ACTIVITY A: According to the essay on legal tech, in what month and year did GPT change everything?
ACTIVITY B: Reproduce word for word the part of the essay on legal tech starting with "It changed everything" and going on through "half-obsolete this week.".

I’ve been around long enough to remember when legal tech meant a new scanner.
At least ten years in the field. Longer than that in law.
Then came November 2022. GPT changed everything.
It changed everything because everyone is learning the process. Which means: you’re a trainee, you’re junior, and you might know more than me.
You have more time. You’re faster. You don’t carry the weight of how things used to be done.
And that’s not something I fear. I love it. I’ve always loved challenging hierarchies. I enjoy bringing a fail-fast mindset into cultures built on fear of failure.
But I still ask myself: where’s my value, then? People management? Process knowledge?Deployment experience inside real organizations? Understanding how structures actually work?
You know, I could keep going. But what I’d like to stress it’s that it’s not knowing the software and the models. Because we’re all learning that together. The seniors and the juniors.
Every update, every paper, every model reshuffles the deck. What you knew last month is already half-obsolete this week.
I speak with law firms and legal departments every day. We talk a lot about pricing. What the client wants. What they value. How much. Why. And this conversation will become louder and louder in the months/years to come.
But there’s another conversation we almost never have. Internal pricing. The unspoken matrix of value inside the firm.
Is a partner still worth ten, twenty, fifty times more than a trainee (and I’m talking salary, not client fees)? What makes a partner a partner? How much of it is knowledge? How much is the equity? How much is the portfolio? How much is the reputation? How much the entrepreneurial risk?
And maybe the real question is this: If I were a trainee today, would I accept that a partner earns so much more than me, like everyone before me did?
Everyone who has ever been a junior in a big firm knows exactly what I’m talking about.
Like most things I write on the blog, I have more questions than answers. And this is one of the hardest ones. Because accepting a ground zero momento sounds great on paper. But it’s much harder in practice.
That said, there is something I know. These are necessary questions. And asking them is already half the work.

RECORDED DATA:
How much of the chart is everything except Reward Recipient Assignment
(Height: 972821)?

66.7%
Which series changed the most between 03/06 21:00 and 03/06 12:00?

RESULT A: November 2022.

RESULT B:
It changed everything because everyone is learning the process. Which means: you’re a trainee, you’re junior, and you might know more than me.
You have more time. You’re faster. You don’t carry the weight of how things used to be done.
And that’s not something I fear. I love it. I’ve always loved challenging hierarchies. I enjoy bringing a fail-fast mindset into cultures built on fear of failure.
But I still ask myself: where’s my value, then? People management? Process knowledge?Deployment experience inside real organizations? Understanding how structures actually work?
You know, I could keep going. But what I’d like to stress it’s that it’s not knowing the software and the models. Because we’re all learning that together. The seniors and the juniors.
Every update, every paper, every model reshuffles the deck. What you knew last month is already half-obsolete this week.